IGF-1 LR3 builds new muscle tissue by promoting nitrogen retention and protein synthesis. This causes the growth of muscles through both hyperplasia (which is an increase in number of muscle cells) and mitogenesis (which is the actual growth of new muscle fibers). Thus IGF-1 LR3 not only makes muscle fibers bigger, it makes more of them as well. Therefore, IGF can actually change the genetic capabilities in terms of muscle tissue and cell count. IGF increases and differentiates the number and types of cells present.

IGF-1 LR3 is a synthetic analog of the naturally existing insulin growth factor (IGF) which is a 93 amino acid residue. Modifications of the natural form occurred with the substitution of the Arg with Glu at the position 3, giving a code R3, and also an extension of a 13 amino acid at the B-terminus. Just like IGF-1, R3 has been shown to induce the development and growth of cells.

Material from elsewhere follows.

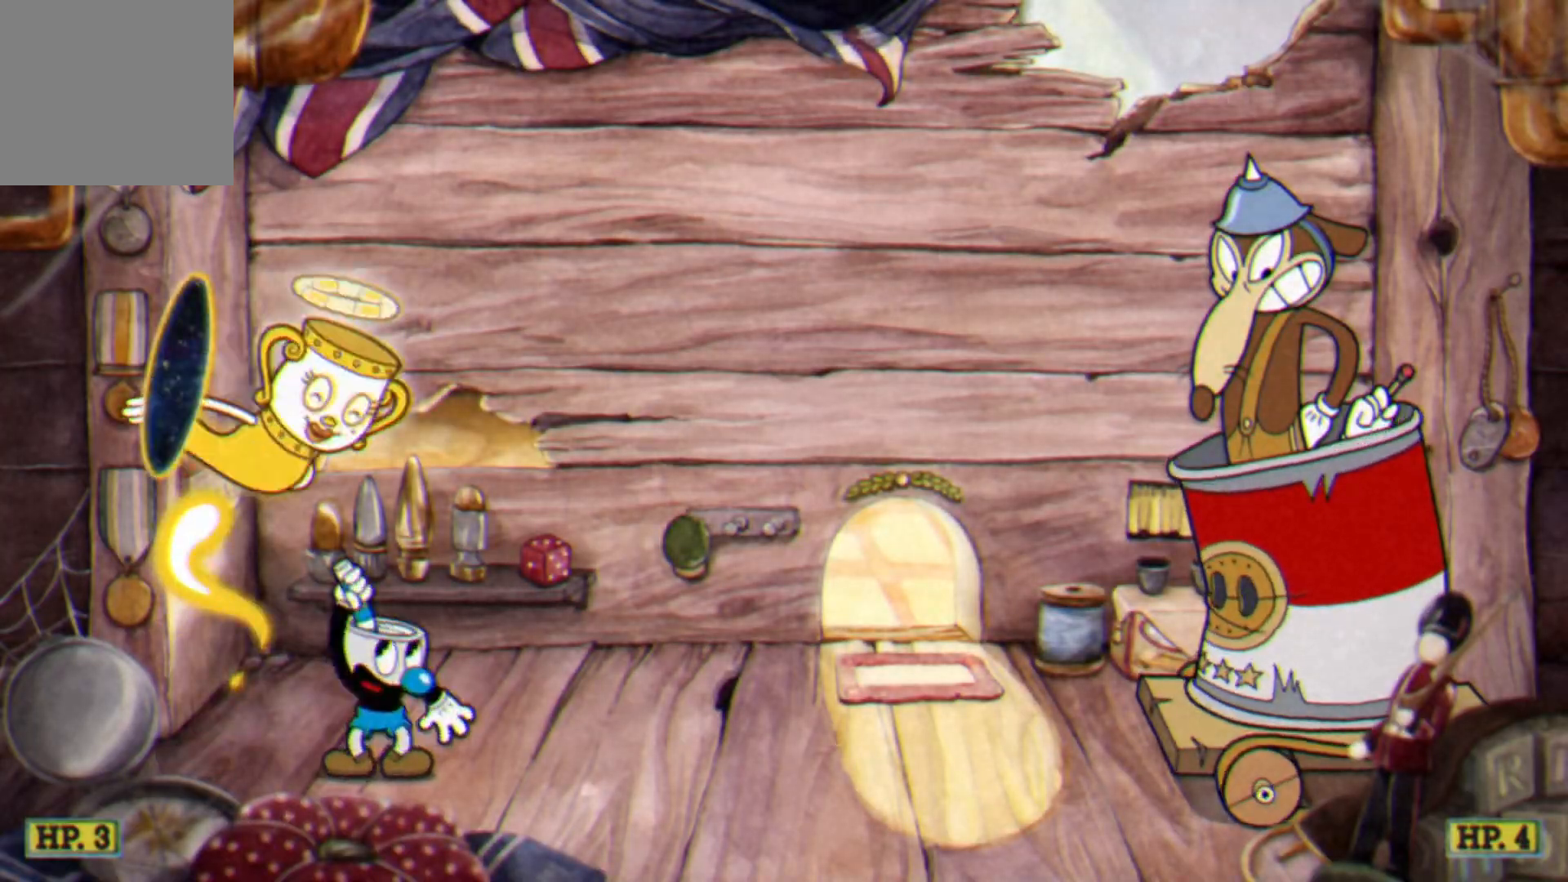
{"buttons": ["L2"], "left_stick": "center", "events": []}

The studies on transgenic and knockout mice have shown that it can control its development and growth. It plays an important role as regulator in the G1 to S phase of the cell cycle. When applied to cardiomyocyte cultures, R3 have shown a large increase in proliferating cell nuclear antigen expression and in several cyclins involved in cell progression as well as in bromodeoxyuridien (BrdU) labeling (Kajstura et al. 1994). Other effects it has on cell lines are increased cell survival, inhibition of the apoptotic pathways, culture longevity and increased recombination of protein production (Fang et al. 1997). In another study, the application of the LR3 IGF-1 has led to an increase in the myocyte bromodeoxyuridine uptake by three to fivefold. But it has also shown that IGF-1 LR3 actions have been blocked by the ERK and P13K labeling which completely abolished the BrdU uptake. Furthermore, ut has been shown that in mycocytes, IGF-1 R3 stimulates the cardiomyocyte division in vivo (Sundgren et al. 2003). It has also been suggested that IGF-1-Long 3R is more potent than the IGF-1 because of its low binding capacity with all known IGF binding proteins (Tomas et al. 1995). In another investigation, feeding of LR3-IGF-1 in different amounts to investigate the effects on somatotropic axis (plasma levels of IGF-1 and 2, IGFBPs) was done. They have reported that plasma Long-R3 increased when administered subcutaneously but with no such behavior when administered orally. Furthermore, LR3 lowered the levels of native IGF-1 in rbGH-injected in calves, but L-R3 increased the amounts of IGF-II concentrations when administered with L-R3 subcutaneously. The parenteral administration of the Long R3 IGF-1 decreased the growth hormone concentration but did not affect the secretory system. It was also reported that the somatotrophic acis is basically functioning in neonatal calves and can be influenced by nutrition, growth hormone and Long-R3-IGF-1 (IGF1-LR3). (Hammon and Blum 1997).

Usages:

It has a considerably longer half-life than other form, nearly 20-30 hours. When IGF-1 LR3 is active, has multiple effects on tissues in muscle cells. It plays a essential role in muscle renewal. IGF-1 LR3 encourages both increase as well distinction of stem cells. IGF-1 LR3 increases satellite cell activity, muscle DNA, muscle protein content, muscle weight and muscle cross sectional area. The importance of IGF-1 LR3 lies in the fact that all of its obvious effects work to induce muscle growth. These effects are enhanced when combined with weight training.

Protein creation is better along with amino acid absorption as a source of energy. It enhances use of fat as energy. In lean tissue, IGF-1 LR3 prevents insulin form carrying glucose across cell membranes, as a result, the cells have to change to burning off fat as a source of energy. IGF-1 LR3 also mimics insulin in the human body.

Perhaps the most remarkable also strong influence it has on the human body is its ability to cause hyperplasia, which is an definite splitting of cells. Hypertrophy is what ensues during weight training; it is an increase in the size of muscle cells. Adult humans have a fixed number of muscle cells, that can become larger with training, however the number of muscle sells does not increase. But, with this preparation use you are able to induce hyperplasia which actually increases the number of muscle cells present in the muscle. Research studies show that with weight training the new cells develop faster and become stronger and more dense.